La mise en accusation éventuelle d’ATT sera votée sous forme de résolution par l’Assemblée nationale, conformément aux dispositions de l’article 95 de la Constitution. Celui-ci stipule que la mise en accusation est votée par scrutin public à la majorité des 2/3 des députés composant l’Assemblée nationale.
Après cette étape, la Commission d’instruction est convoquée sans délai par son Président, lequel peut décerner un mandat contre l’accusé. La Commission d’instruction peut également décider de poursuivre ou de classer l’affaire. Dans le premier cas, elle ordonne le renvoi devant la Haute Cour de Justice.

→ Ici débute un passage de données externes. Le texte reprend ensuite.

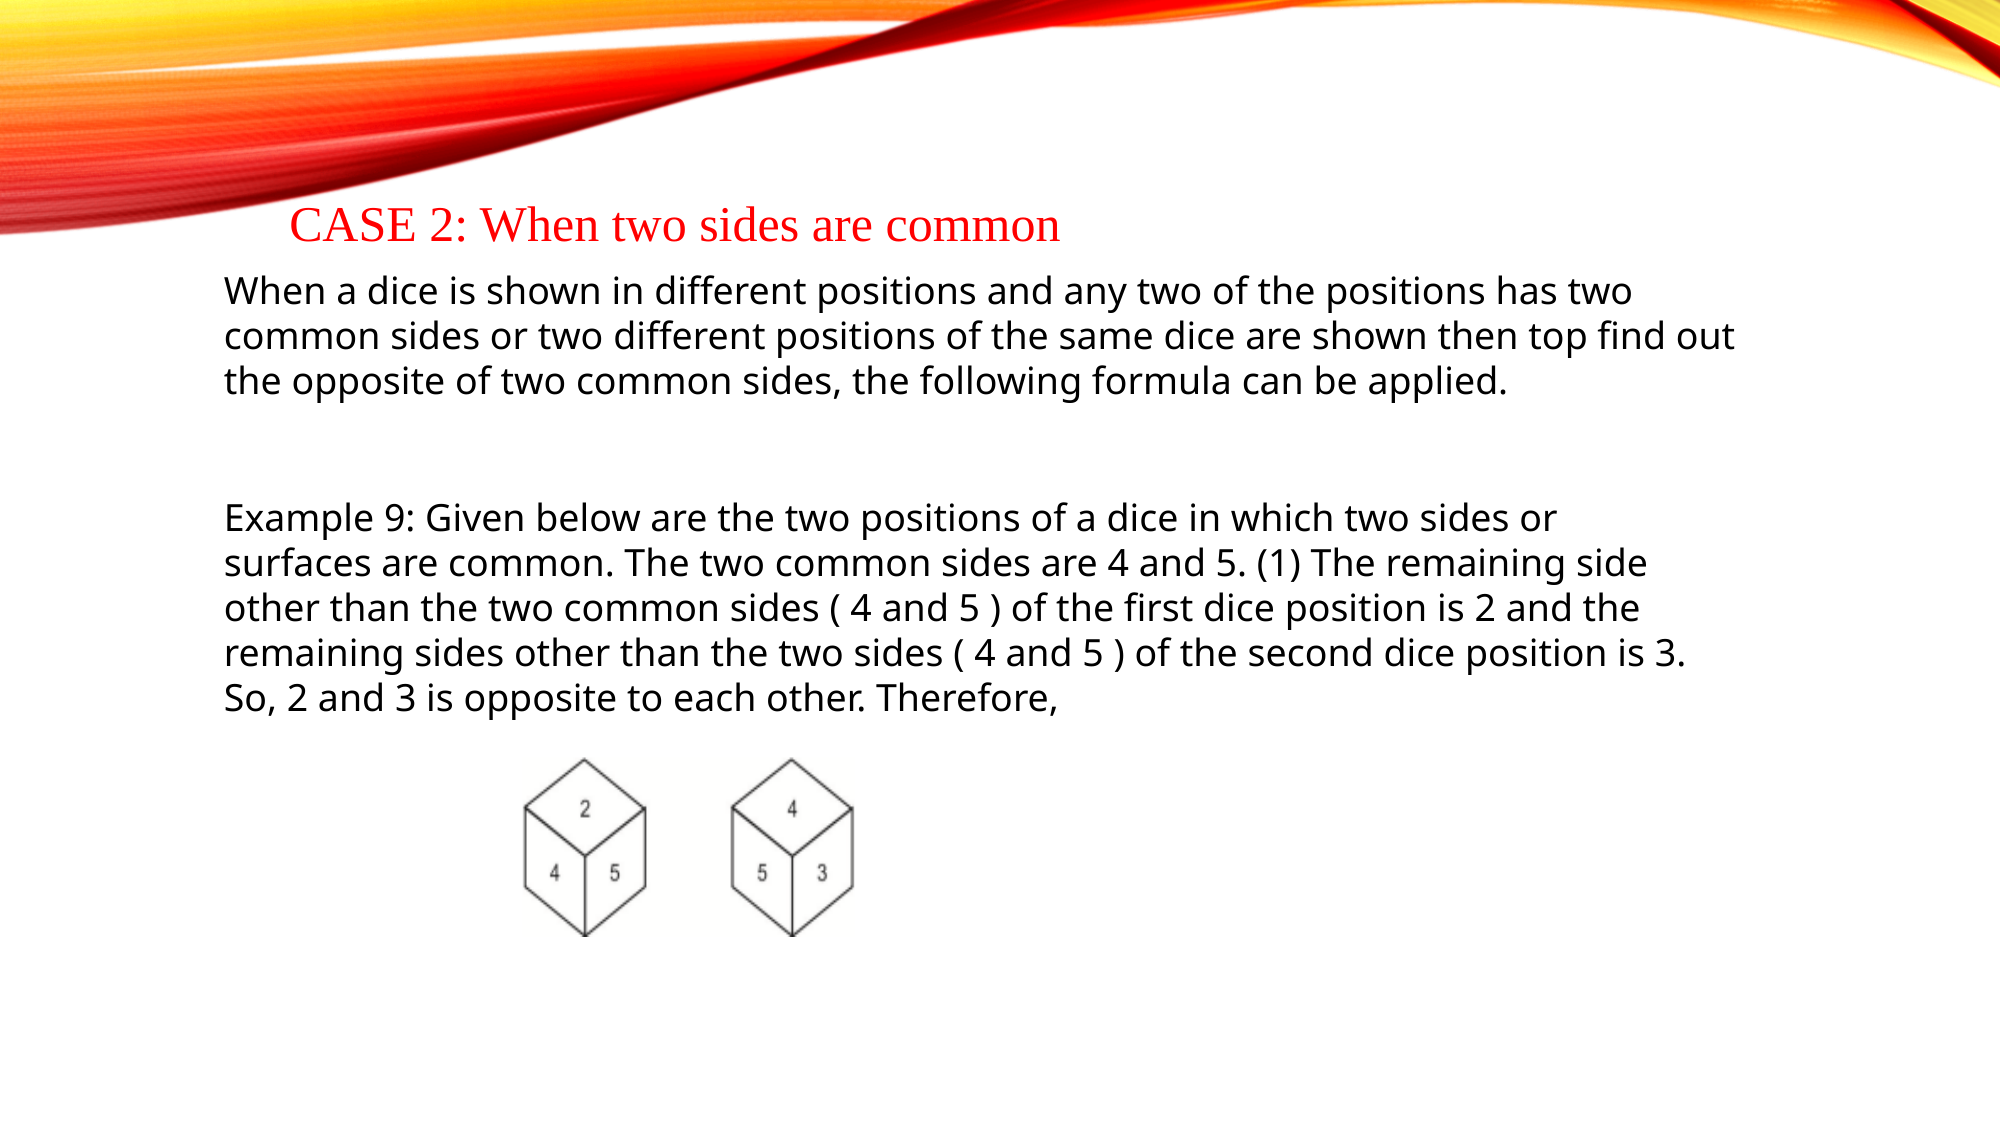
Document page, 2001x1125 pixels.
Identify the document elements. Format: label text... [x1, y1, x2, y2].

text_box CASE 2: When two sides are common [274, 183, 1097, 259]
picture [482, 756, 888, 938]
text_box Example 9: Given below are the two positions of a dice in which two sides or surfaces are common. The two common sides are 4 and 5. (1) The remaining side other than the two common sides ( 4 and 5 ) of the first dice position is 2 and the remaining sides other than the two sides ( 4 and 5 ) of the second dice position is 3. So, 2 and 3 is opposite to each other. Therefore, [209, 486, 1722, 727]
text_box When a dice is shown in different positions and any two of the positions has two common sides or two different positions of the same dice are shown then top find out the opposite of two common sides, the following formula can be applied. [209, 259, 1789, 410]
picture [0, 0, 2000, 237]
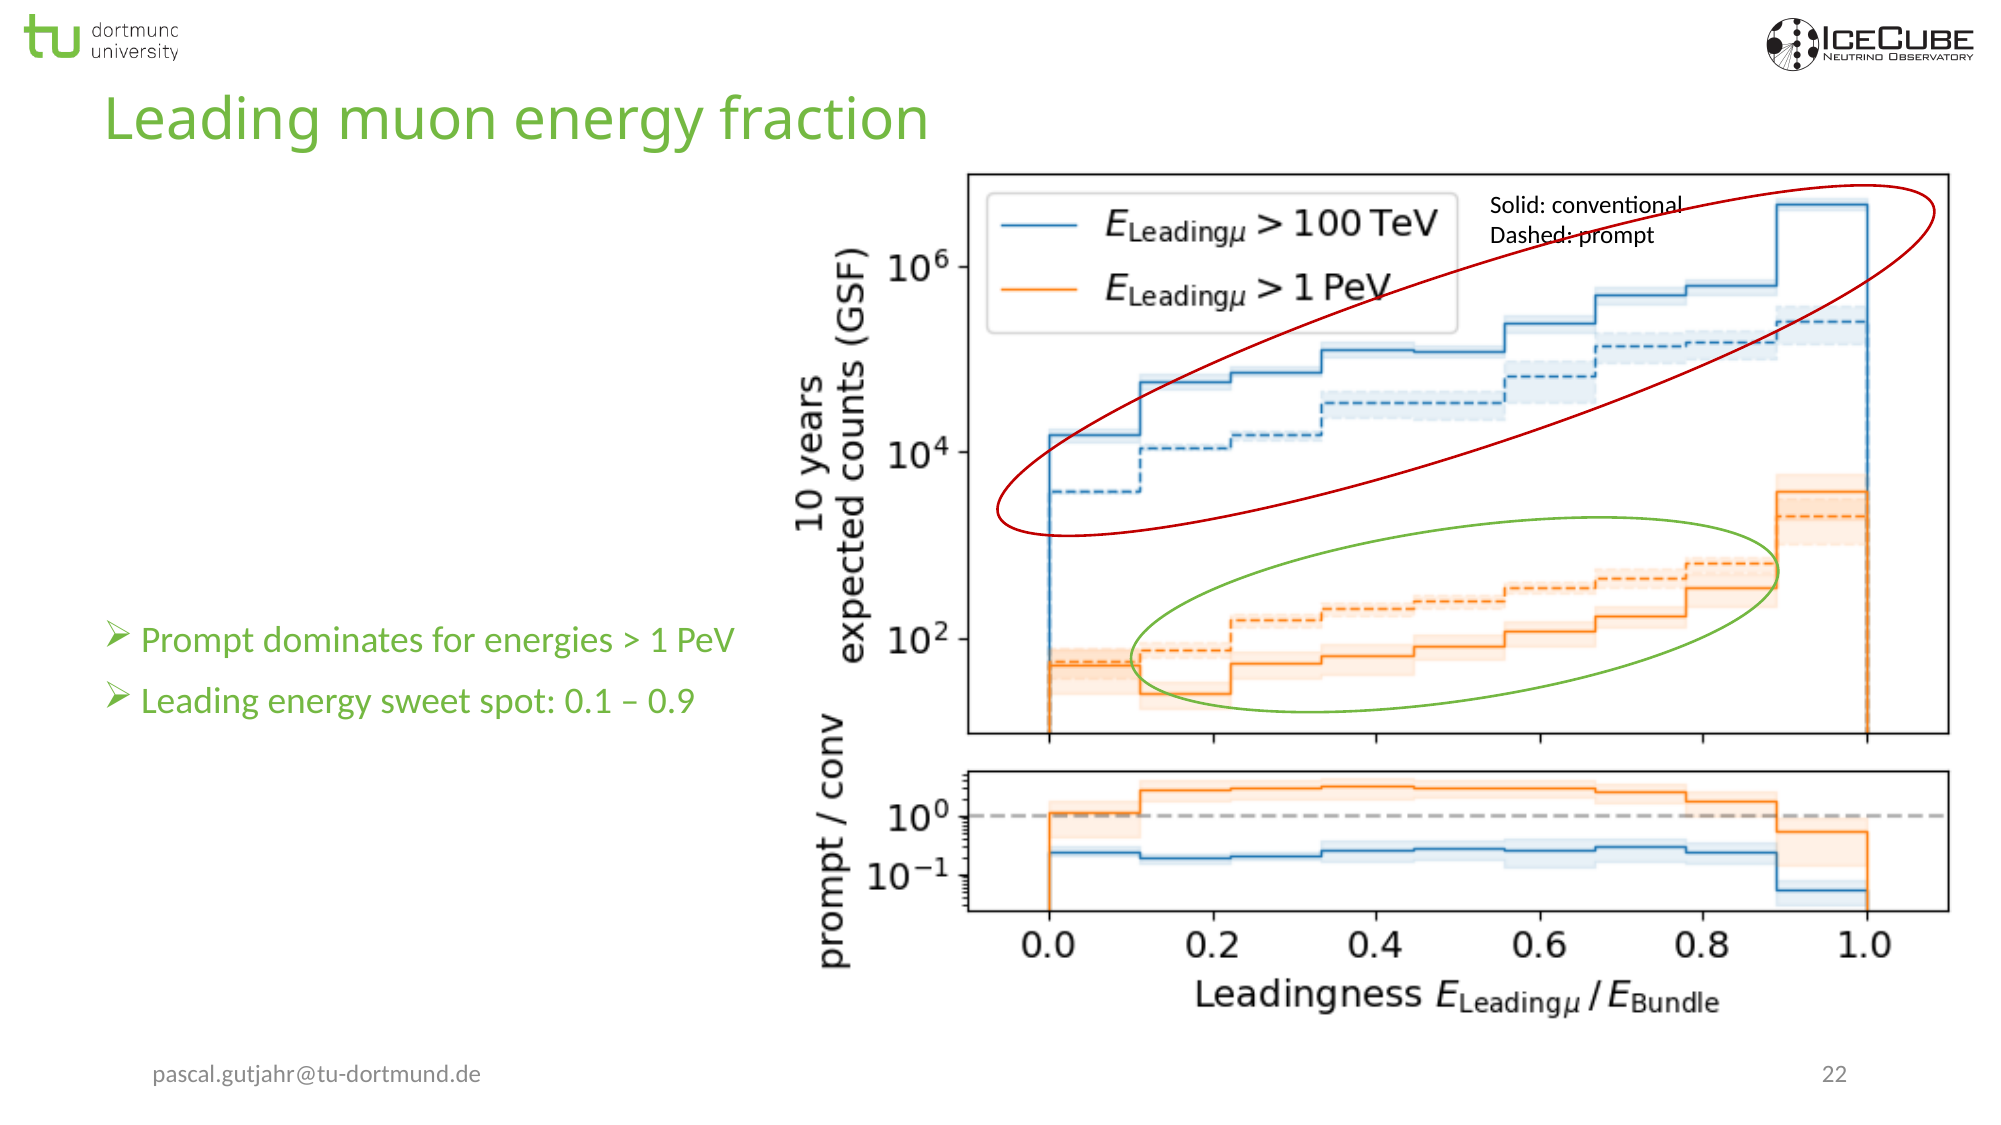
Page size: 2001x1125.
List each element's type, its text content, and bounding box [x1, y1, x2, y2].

picture [777, 155, 1967, 1043]
slide_number pascal.gutjahr@tu-dortmund.de [137, 1042, 588, 1103]
slide_number 22 [1412, 1043, 1863, 1103]
list Prompt dominates for energies > 1 PeV Leading energy sweet spot: 0.1 – 0.9 [88, 299, 777, 1043]
title Leading muon energy fraction [88, 59, 1977, 182]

Comme vous le constatez, la capture d’ATT n’est pas si lointaine, parce que tout laisse à croire qu’avec la volonté politique actuelle (soutenue par l’écrasante majorité des députés) et, surtout, l’opinion publique nationale, qui le souhaite à plus de 62%, selon un soudage récent, très crédible, un mandat d’arrêt sera lancé contre l’hôte un peu encombrant de Macky Sall.
Le Sénégal étant un pays de droit, rien ne s’opposera à la démarche en cours. ATT lui-même avait déclaré qu’il se mettrait volontiers à la disposition de la justice de son pays. De la part de l’homme du 26 mars, cela ne serait pas étonnant. Comme le disait l’ancien Premier ministre britannique, Winston Churchill, «la démocratie est le pire des systèmes, à l’exception des autres».
ATT fut un grand homme d’Etat, adulé par son peuple, qui a rendu d’énormes services. Mais cela ne suffit pas, dans un système démocratique, pour être au-dessus des lois, pour échapper à la justice de son pays. ATT est un accusé et non un coupable pour l’instant. Comme on le dit dans le jargon judiciaire, il bénéfice de la présomption d’innocence.
Alors, vivement l’instruction de ce dossier, pour qu’éclate la vérité sur le déshonneur du Mali.